Defensively, they are drowning due to injuries. They were bad before, but the depth is exhausted at this point. Langston Patterson, De’Rickey Wright, Jaylen Mahoney, CJ Taylor, and Martel Hight have all missed and/or will miss extended time going forward. When something is already bad, losing the bright spots will only serve to up the suffering.
With that said, the game plan against Florida was atrocious. Graham Mertz has one of the lowest average air yards per completion in the country. If there was EVER a team to press and dare to beat you deep, this year’s Florida team is it. Instead, Vanderbilt backed off coverage like normal and let Mertz complete 30 of 36 passes for 254 yards while averaging 1.9 yards in the air, which is an absolutely absurdly low number. I understand trying to protect your weakness, but you cannot give up the one thing the opposing team wants to do. Granted, Florida also carried the ball 27 times for 230 yards (excluding QB stats because it was only sacks), which is a blistering 8.5 yards per carry. Big gainers of 43 and 34 yards did inflate things, but that still leaves 6.1 yards on the other carries. The worst part is that the simple solution of more bodies in the box and around the line of scrimmage would probably have aided both main methods of attack by Florida. Somehow, the Vanderbilt coaches never sorted it out.

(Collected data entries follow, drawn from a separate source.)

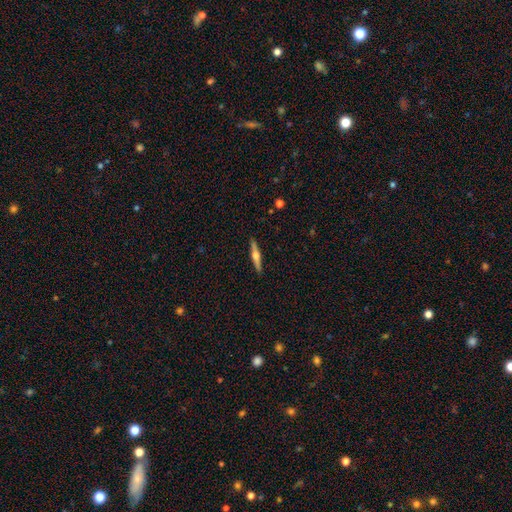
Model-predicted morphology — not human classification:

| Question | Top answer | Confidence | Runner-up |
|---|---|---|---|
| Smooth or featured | featured or disk | 63% | smooth (31%) |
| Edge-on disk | yes | 98% | no (2%) |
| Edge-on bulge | rounded | 88% | boxy (7%) |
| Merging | none | 91% | minor disturbance (6%) |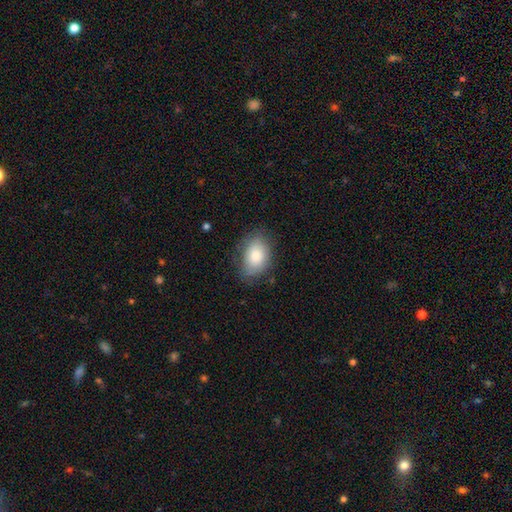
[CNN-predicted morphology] Overall: smooth (81%). How rounded: in between (85%). Merging: none (72%).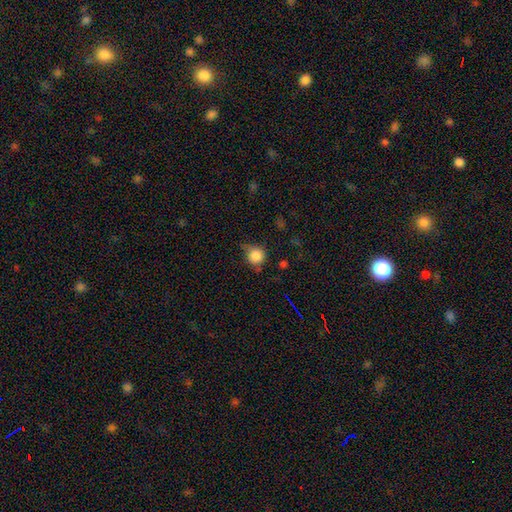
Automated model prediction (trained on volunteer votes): Smooth or featured? smooth (84%)
How rounded? round (91%)
Merging? none (62%)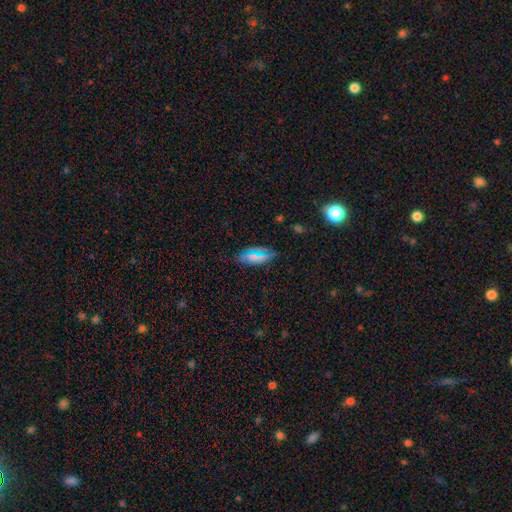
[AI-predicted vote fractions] Smooth or featured? smooth (67%)
How rounded? in between (84%)
Merging? none (78%)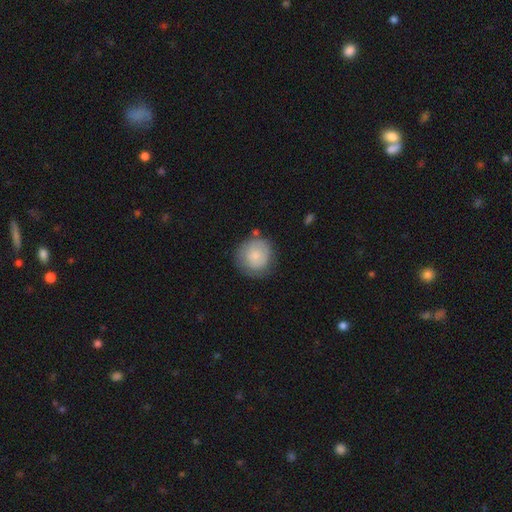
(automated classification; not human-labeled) Overall: smooth (72%). How rounded: round (89%). Merging: none (68%).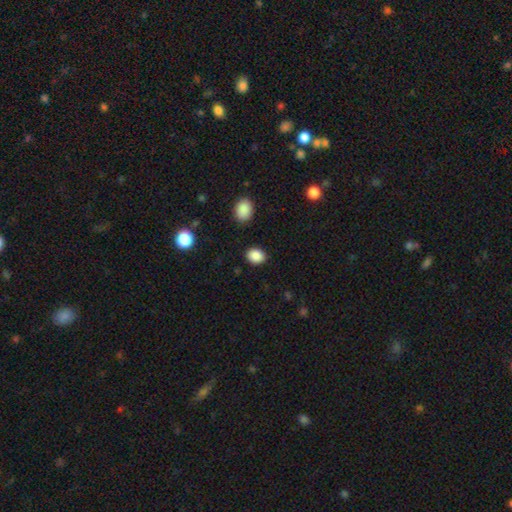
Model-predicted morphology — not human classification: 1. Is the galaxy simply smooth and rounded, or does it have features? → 87% smooth, 9% star or artifact, 4% featured or disk.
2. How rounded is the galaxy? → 57% in between, 42% round, 1% cigar-shaped.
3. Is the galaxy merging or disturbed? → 88% none, 8% minor disturbance, 3% major disturbance, 2% merger.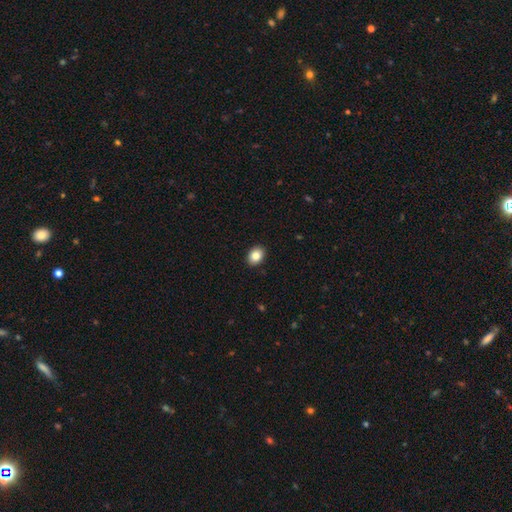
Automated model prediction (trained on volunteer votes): This appears to be a smooth galaxy with no disk features (86%) that is in between round and cigar-shaped (69%). Merging: none (91%).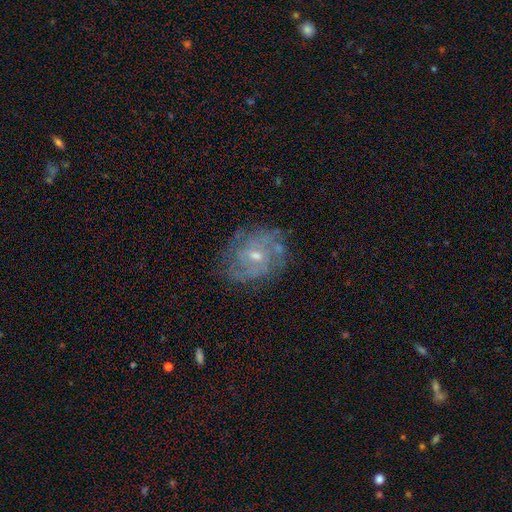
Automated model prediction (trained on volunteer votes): Smooth or featured? Predicted: featured or disk (p=0.76). Edge-on disk? Predicted: no (p=0.97). Bar? Predicted: no (p=0.54). Spiral arms? Predicted: yes (p=0.83). Spiral winding? Predicted: tight (p=0.50). Spiral arm count? Predicted: can't tell (p=0.44). Bulge size? Predicted: small (p=0.51). Merging? Predicted: none (p=0.71).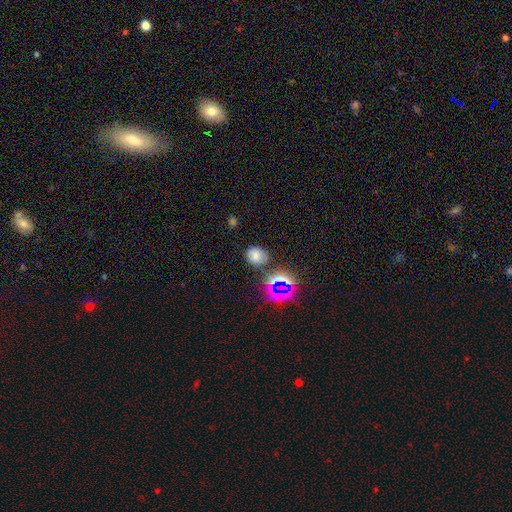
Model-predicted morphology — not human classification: smooth-or-featured: smooth: 64% | star or artifact: 25% | featured or disk: 11%
  how-rounded: round: 56% | in between: 43% | cigar-shaped: 1%
  merging: none: 75% | minor disturbance: 15% | merger: 6% | major disturbance: 5%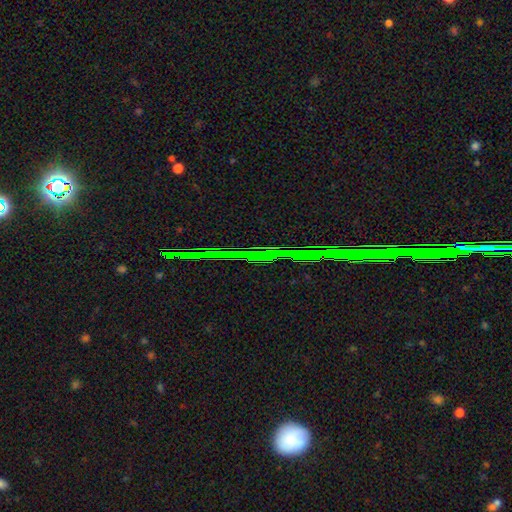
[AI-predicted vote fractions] Morphology: type=star or artifact (80%).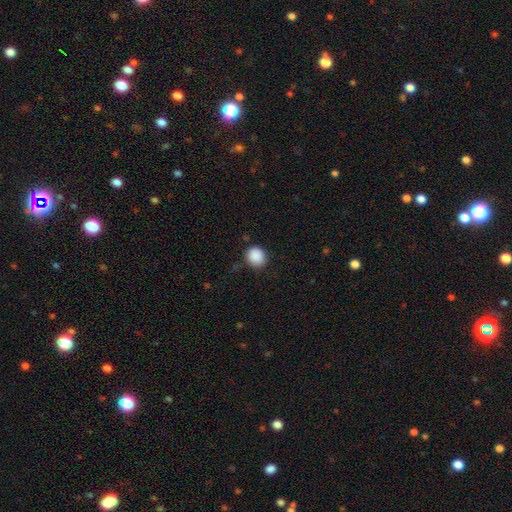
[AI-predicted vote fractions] This appears to be a smooth galaxy with no disk features (89%) that is round (78%). Merging: none (83%).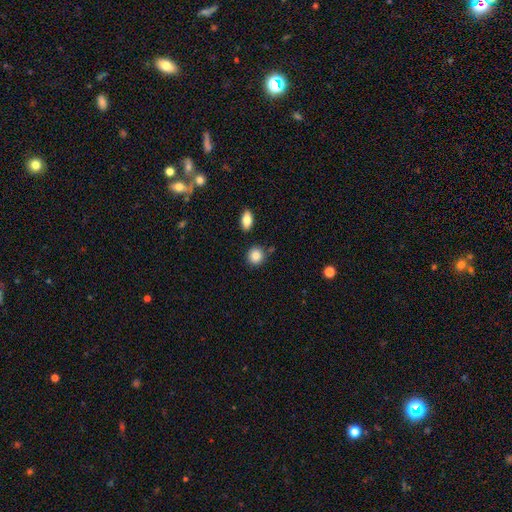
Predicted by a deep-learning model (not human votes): This appears to be a smooth galaxy with no disk features (87%) that is round (83%). Merging: none (83%).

Bipolar special teams continue to rear their ugly head. Matthew Hayball is a punting maverick. He had punts of 43 (downed at Florida 7), 49 (18-yard return), 60 (3-yard return), 44 (downed at Florida 9), and 36 (out of bounds at Florida 34). That is basically punting perfection except for the last kick. He is forgiven. Sheppard had his 17-yard punt return but also decided not field a punt that he could have comfortably fair caught. Instead, it rolled 17 yards to the Vanderbilt 8. Oh, and Junior Sherrill forced a drive to start at the Vanderbilt 8 thanks to stealing a kickoff from McGowan after McGowan had called fair catch and camped under the ball. No idea why he literally muscled in on McGowan to field the kickoff. The inconsistency here is weird and wild.
Lessons For Further Study
How is the team going to handle what is most likely a beatdown today? No, the coaches and players should not be going into this game anticipating being blown out or how to handle being demolished. They probably are going to need to deal with it by about 11:40 AM CT though. From a player standpoint, I just need to see them stick together, fight hard, and show some discipline/common sense.
How embarrassingly conservative will the game plan be? I guarantee we are going to see a gameplan designed with the intent of losing by only 30 instead of trying to pull off a miracle while maybe losing by 60.This might be the most sickening part of today.
Will there be anything today that is a shiny speck in the overwhelming darkness? I am not asking for much. Maybe an impressive game for London Humphreys or Junior Sherrill? Then, at least, we would have some evidence of them being effective against a very good defense and team. Or does a defender have a surprisingly effective day?